>>>

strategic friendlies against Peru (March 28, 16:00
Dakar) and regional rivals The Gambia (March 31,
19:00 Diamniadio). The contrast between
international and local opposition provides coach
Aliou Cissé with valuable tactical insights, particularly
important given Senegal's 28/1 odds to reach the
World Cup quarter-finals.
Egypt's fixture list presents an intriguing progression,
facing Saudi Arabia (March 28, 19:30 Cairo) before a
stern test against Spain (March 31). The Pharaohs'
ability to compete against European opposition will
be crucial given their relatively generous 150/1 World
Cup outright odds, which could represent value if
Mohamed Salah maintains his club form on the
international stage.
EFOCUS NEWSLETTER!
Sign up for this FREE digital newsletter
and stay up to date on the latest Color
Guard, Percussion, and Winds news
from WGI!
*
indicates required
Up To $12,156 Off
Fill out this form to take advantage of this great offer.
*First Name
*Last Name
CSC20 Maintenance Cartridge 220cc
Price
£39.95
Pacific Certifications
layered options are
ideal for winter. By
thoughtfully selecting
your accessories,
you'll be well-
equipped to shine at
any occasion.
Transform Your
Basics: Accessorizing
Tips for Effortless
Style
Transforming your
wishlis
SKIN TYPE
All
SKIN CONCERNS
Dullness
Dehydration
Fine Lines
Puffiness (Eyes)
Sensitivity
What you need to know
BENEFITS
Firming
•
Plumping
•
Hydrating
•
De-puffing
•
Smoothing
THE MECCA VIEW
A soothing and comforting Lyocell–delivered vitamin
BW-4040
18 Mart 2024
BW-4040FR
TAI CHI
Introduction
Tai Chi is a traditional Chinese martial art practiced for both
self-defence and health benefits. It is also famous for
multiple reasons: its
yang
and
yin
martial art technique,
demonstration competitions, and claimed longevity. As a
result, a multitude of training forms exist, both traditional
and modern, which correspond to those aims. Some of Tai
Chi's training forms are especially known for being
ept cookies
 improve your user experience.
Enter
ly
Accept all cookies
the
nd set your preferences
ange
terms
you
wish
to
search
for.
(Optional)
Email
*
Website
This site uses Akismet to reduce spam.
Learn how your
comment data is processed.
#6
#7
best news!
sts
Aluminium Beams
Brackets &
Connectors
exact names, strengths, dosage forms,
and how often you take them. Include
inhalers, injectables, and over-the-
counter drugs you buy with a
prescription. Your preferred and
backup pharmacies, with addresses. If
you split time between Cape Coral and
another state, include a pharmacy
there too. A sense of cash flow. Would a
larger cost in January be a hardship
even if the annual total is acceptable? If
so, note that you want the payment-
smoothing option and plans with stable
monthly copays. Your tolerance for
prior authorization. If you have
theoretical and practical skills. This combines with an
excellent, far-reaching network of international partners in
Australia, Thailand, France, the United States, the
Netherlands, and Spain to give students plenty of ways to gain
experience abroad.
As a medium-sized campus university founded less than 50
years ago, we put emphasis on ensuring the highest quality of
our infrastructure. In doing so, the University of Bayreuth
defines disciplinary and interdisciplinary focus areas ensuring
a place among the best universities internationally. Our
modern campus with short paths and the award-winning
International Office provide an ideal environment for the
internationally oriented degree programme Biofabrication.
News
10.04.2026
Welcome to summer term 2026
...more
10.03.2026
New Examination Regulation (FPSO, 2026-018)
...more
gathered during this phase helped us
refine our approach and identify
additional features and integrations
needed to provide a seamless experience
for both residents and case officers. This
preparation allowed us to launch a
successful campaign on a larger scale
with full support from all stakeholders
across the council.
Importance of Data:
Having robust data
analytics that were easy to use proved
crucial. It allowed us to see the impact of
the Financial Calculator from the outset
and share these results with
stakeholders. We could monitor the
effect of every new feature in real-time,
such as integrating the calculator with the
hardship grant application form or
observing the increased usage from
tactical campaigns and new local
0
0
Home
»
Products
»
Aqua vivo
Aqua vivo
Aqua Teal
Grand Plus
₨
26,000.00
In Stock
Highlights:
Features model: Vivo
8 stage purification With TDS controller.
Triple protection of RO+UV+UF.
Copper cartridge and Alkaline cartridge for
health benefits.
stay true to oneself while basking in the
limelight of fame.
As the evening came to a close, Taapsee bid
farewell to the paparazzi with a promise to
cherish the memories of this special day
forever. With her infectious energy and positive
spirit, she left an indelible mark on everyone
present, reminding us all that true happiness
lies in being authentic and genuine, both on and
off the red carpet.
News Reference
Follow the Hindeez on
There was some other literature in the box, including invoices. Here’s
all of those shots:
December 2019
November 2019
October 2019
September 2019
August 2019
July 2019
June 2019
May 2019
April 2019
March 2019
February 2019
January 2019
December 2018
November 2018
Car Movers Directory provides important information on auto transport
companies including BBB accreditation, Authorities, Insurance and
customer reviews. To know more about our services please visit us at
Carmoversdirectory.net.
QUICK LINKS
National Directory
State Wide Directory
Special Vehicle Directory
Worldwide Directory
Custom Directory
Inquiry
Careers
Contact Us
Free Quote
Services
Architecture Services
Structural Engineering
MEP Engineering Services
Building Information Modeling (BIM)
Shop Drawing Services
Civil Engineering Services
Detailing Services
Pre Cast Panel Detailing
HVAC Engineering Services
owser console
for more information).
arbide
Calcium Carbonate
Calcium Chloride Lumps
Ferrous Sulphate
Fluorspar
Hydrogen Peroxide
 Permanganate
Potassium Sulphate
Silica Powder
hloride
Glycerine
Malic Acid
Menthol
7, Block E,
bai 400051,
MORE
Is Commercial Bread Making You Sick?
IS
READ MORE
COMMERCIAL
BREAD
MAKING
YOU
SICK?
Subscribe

<<<

Reproduce every line of the listing above word for word, keeping the original line breaks and order.

strategic friendlies against Peru (March 28, 16:00
Dakar) and regional rivals The Gambia (March 31,
19:00 Diamniadio). The contrast between
international and local opposition provides coach
Aliou Cissé with valuable tactical insights, particularly
important given Senegal's 28/1 odds to reach the
World Cup quarter-finals.
Egypt's fixture list presents an intriguing progression,
facing Saudi Arabia (March 28, 19:30 Cairo) before a
stern test against Spain (March 31). The Pharaohs'
ability to compete against European opposition will
be crucial given their relatively generous 150/1 World
Cup outright odds, which could represent value if
Mohamed Salah maintains his club form on the
international stage.
EFOCUS NEWSLETTER!
Sign up for this FREE digital newsletter
and stay up to date on the latest Color
Guard, Percussion, and Winds news
from WGI!
*
indicates required
Up To $12,156 Off
Fill out this form to take advantage of this great offer.
*First Name
*Last Name
CSC20 Maintenance Cartridge 220cc
Price
£39.95
Pacific Certifications
layered options are
ideal for winter. By
thoughtfully selecting
your accessories,
you'll be well-
equipped to shine at
any occasion.
Transform Your
Basics: Accessorizing
Tips for Effortless
Style
Transforming your
wishlis
SKIN TYPE
All
SKIN CONCERNS
Dullness
Dehydration
Fine Lines
Puffiness (Eyes)
Sensitivity
What you need to know
BENEFITS
Firming
•
Plumping
•
Hydrating
•
De-puffing
•
Smoothing
THE MECCA VIEW
A soothing and comforting Lyocell–delivered vitamin
BW-4040
18 Mart 2024
BW-4040FR
TAI CHI
Introduction
Tai Chi is a traditional Chinese martial art practiced for both
self-defence and health benefits. It is also famous for
multiple reasons: its
yang
and
yin
martial art technique,
demonstration competitions, and claimed longevity. As a
result, a multitude of training forms exist, both traditional
and modern, which correspond to those aims. Some of Tai
Chi's training forms are especially known for being
ept cookies
 improve your user experience.
Enter
ly
Accept all cookies
the
nd set your preferences
ange
terms
you
wish
to
search
for.
(Optional)
Email
*
Website
This site uses Akismet to reduce spam.
Learn how your
comment data is processed.
#6
#7
best news!
sts
Aluminium Beams
Brackets &
Connectors
exact names, strengths, dosage forms,
and how often you take them. Include
inhalers, injectables, and over-the-
counter drugs you buy with a
prescription. Your preferred and
backup pharmacies, with addresses. If
you split time between Cape Coral and
another state, include a pharmacy
there too. A sense of cash flow. Would a
larger cost in January be a hardship
even if the annual total is acceptable? If
so, note that you want the payment-
smoothing option and plans with stable
monthly copays. Your tolerance for
prior authorization. If you have
theoretical and practical skills. This combines with an
excellent, far-reaching network of international partners in
Australia, Thailand, France, the United States, the
Netherlands, and Spain to give students plenty of ways to gain
experience abroad.
As a medium-sized campus university founded less than 50
years ago, we put emphasis on ensuring the highest quality of
our infrastructure. In doing so, the University of Bayreuth
defines disciplinary and interdisciplinary focus areas ensuring
a place among the best universities internationally. Our
modern campus with short paths and the award-winning
International Office provide an ideal environment for the
internationally oriented degree programme Biofabrication.
News
10.04.2026
Welcome to summer term 2026
...more
10.03.2026
New Examination Regulation (FPSO, 2026-018)
...more
gathered during this phase helped us
refine our approach and identify
additional features and integrations
needed to provide a seamless experience
for both residents and case officers. This
preparation allowed us to launch a
successful campaign on a larger scale
with full support from all stakeholders
across the council.
Importance of Data:
Having robust data
analytics that were easy to use proved
crucial. It allowed us to see the impact of
the Financial Calculator from the outset
and share these results with
stakeholders. We could monitor the
effect of every new feature in real-time,
such as integrating the calculator with the
hardship grant application form or
observing the increased usage from
tactical campaigns and new local
0
0
Home
»
Products
»
Aqua vivo
Aqua vivo
Aqua Teal
Grand Plus
₨
26,000.00
In Stock
Highlights:
Features model: Vivo
8 stage purification With TDS controller.
Triple protection of RO+UV+UF.
Copper cartridge and Alkaline cartridge for
health benefits.
stay true to oneself while basking in the
limelight of fame.
As the evening came to a close, Taapsee bid
farewell to the paparazzi with a promise to
cherish the memories of this special day
forever. With her infectious energy and positive
spirit, she left an indelible mark on everyone
present, reminding us all that true happiness
lies in being authentic and genuine, both on and
off the red carpet.
News Reference
Follow the Hindeez on
There was some other literature in the box, including invoices. Here’s
all of those shots:
December 2019
November 2019
October 2019
September 2019
August 2019
July 2019
June 2019
May 2019
April 2019
March 2019
February 2019
January 2019
December 2018
November 2018
Car Movers Directory provides important information on auto transport
companies including BBB accreditation, Authorities, Insurance and
customer reviews. To know more about our services please visit us at
Carmoversdirectory.net.
QUICK LINKS
National Directory
State Wide Directory
Special Vehicle Directory
Worldwide Directory
Custom Directory
Inquiry
Careers
Contact Us
Free Quote
Services
Architecture Services
Structural Engineering
MEP Engineering Services
Building Information Modeling (BIM)
Shop Drawing Services
Civil Engineering Services
Detailing Services
Pre Cast Panel Detailing
HVAC Engineering Services
owser console
for more information).
arbide
Calcium Carbonate
Calcium Chloride Lumps
Ferrous Sulphate
Fluorspar
Hydrogen Peroxide
 Permanganate
Potassium Sulphate
Silica Powder
hloride
Glycerine
Malic Acid
Menthol
7, Block E,
bai 400051,
MORE
Is Commercial Bread Making You Sick?
IS
READ MORE
COMMERCIAL
BREAD
MAKING
YOU
SICK?
Subscribe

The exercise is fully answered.